Michael Moore, il regista americano politicamente attivo di Bowling a Columbine (Oscar nel 2003) e Fahrenheit 9/11, si getta a capofitto nella battaglia elettorale delle presidenziali a stelle e strisce. Già dichiaratamente anti-Trump, ha presentato a sorpresa il suo nuovo documentario Michael Moore in TrumpLand. È stato proiettato ieri notte in un cinema di Brooklyn, l'IFC Center di New York. Il film è un evidente monito contro Donald Trump e un invito a votare Hillary Clinton, nonostante tutto.

Ecco 5 cose da sapere su Michael Moore in TrumpLand:

1) In Ohio, nella terra di Trump

Michael Moore, noto per il suo attivismo di sinistra, alle primarie democratiche appoggiò il democratico Bernie Sanders. Ora però il suo sostegno va indiscubilmente a Hillary Clinton, e le sue energie sono tutte protese contro il repubblicano Donald Trump.
Il suo film Michael Moore in TrumpLand, lungo 73 minuti e finanziato da IMG Films, è una performance one-man-show del regista, che parla dei due candidati dal palco. È stato girato meno di due settimane fa, per due serate consecutive in un teatro di Wilmington, in Ohio, dove Trump nelle primarie ha avuto quattro volte i voti dell'avversaria democratica. "Per noi, questa è TrumpLand", la Terra di Trump, ha spiegato Moore. "Non ho voluto girarlo in un luogo sicuro, ma in un luogo dove avremmo bisogno di un sacco della sicurezza, che abbiamo avuto".
Inizialmente Moore aveva chiesto di girare a Licking, sempre in Ohio, ma gli è stato negato il permesso.

2) In corsa per tutta l'America

Il documentario inizia ora la sua "corsa" nei cinema di tutto il Paese. "Il nostro obiettivo è che lo vedano quanti più americani possibile nei prossimi cinque o dieci giorni", ha spiegato il regista nel cinema newyorchese dove è avvenuta la prima proiezione, gratuita
Il film sarà presto disponibile pure su VOD: "Molte persone ci hanno contattato per sapere come possono aiutarci".
Un'autentica campagna elettorale last-minute in vista delle elezioni presidenziali dell'8 novembre. Moore è arrembante: "Il film si rivolge all'istinto più scuro di un Paese che ha fatto alcuni errori, che sia stato votare Reagan o Nixon o Bush o il wrestler professionista in Minnesota (cioè Jesse Ventura, ndr)".

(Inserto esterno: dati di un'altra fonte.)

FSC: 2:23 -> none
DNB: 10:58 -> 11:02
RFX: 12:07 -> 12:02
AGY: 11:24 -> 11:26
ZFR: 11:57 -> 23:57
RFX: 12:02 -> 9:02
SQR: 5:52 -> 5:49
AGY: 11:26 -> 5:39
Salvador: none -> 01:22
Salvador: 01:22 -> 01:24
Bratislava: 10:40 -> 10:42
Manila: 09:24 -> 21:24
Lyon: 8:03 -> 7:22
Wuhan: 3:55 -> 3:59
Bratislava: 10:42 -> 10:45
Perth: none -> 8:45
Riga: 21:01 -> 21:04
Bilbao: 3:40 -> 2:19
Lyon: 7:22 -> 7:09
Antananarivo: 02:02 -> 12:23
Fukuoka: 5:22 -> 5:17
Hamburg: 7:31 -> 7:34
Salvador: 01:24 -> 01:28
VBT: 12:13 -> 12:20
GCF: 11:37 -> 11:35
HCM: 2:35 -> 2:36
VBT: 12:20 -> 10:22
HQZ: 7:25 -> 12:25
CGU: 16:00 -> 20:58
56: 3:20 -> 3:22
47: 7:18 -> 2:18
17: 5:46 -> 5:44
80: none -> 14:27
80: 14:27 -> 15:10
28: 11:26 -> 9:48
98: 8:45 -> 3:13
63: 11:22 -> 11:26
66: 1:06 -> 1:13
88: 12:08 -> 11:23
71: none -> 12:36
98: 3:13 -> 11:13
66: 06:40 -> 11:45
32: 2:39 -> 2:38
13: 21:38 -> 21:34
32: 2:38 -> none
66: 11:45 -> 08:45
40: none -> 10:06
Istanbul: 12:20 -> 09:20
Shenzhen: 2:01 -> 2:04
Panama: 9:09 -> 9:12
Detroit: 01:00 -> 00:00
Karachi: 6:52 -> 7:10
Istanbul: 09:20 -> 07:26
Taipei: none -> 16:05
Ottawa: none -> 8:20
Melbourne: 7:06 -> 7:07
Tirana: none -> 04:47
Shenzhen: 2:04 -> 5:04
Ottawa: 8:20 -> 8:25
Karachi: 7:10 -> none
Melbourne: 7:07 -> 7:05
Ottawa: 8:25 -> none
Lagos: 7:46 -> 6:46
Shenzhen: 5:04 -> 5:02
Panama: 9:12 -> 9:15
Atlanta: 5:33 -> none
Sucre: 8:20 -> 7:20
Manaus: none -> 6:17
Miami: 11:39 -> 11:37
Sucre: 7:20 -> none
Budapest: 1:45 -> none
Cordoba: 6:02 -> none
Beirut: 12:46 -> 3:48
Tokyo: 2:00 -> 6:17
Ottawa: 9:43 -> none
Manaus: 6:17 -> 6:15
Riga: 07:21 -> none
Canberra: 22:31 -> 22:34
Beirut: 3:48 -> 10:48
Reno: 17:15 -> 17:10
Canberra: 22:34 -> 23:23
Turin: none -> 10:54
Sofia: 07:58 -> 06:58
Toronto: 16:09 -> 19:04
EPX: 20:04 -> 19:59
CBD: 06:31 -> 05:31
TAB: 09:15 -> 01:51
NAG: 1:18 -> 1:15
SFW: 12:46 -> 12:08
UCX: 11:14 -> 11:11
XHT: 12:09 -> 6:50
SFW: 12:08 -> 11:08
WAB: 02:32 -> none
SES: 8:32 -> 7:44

3) Come sarebbe il futuro con Trump

Nel doc di Moore scorrono anche alcuni segmenti immaginari di cosa accadrebbe con Donald Trump alla Casa Bianca: bombardamenti aerei sulle città di frontiera messicane; un canale di notizie della tv ufficiale gestito dal network conservativo Breitbart e da Roger Ailes, amministratore delegato di FoxNews travolto da uno scandalo di molestie sessuali; Rosie O'Donnell, l'attivista per diritti delle persone LGBT, deportata alle isole Samoa

4) Il buono che c'è in Hillary e nelle donne

Le donne invece non creano così tanti problemi, sostiene Moore nel suo film: "Nessuna donna ha inventato la bomba a idrogeno o quella atomica e una ragazza non è mai andata in una scuola a sparare tutt'intorno. Siamo davvero al sicuro con il 51% della popolazione. Di qualunque cosa tu abbia paura, non indossa un abito o un tailleur".
Il regista ha spiegato di aver voluto girare TrumpLand perché gli strateghi della Clinton non dovrebbero solo spaventare le persone pronte a votare il magnate repubblicano: "Voglio dare ragioni positive per votarla", ha osservato al termine della proiezione newyorchese, aggiungendo che le conseguenze della Brexit possono servire da ammonimento all'America. "Guardiamo al buono che c'è in Hillary. Non sto dicendo 'dimenticate il negativo', ma che c'è un sacco di buono". Secondo Moore anche Hillary, come Papa Francesco ha fatto per la Chiesa cattolica, può stimolare progressi che tirino fuori il meglio del Paese.

5) L'invito ai riluttanti a votare Clinton

L'intento di Moore è di rivolgersi soprattutto agli elettori indecisi, in particolare dei "quattro stati Brexit" che sono Michigan, Ohio, Pennsylvania e Wisconsin. "Le persone che non sono protese verso Trump possono però avere riluttanza a votare per Hillary", ha detto. "L'8 novembre è inverno in Michigan. Ci potrebbero essere due piedi di neve in Michigan, Ohio, Wisconsin, Pennsylvania. Sai chi va alle urne? I sostenitori arrabbiati".
Ecco quindi la missione di Michael Moore in TrumpLand: "La nostra più grande sfida nel giorno delle elezioni è portare alle urne le persone che hanno rinunciato".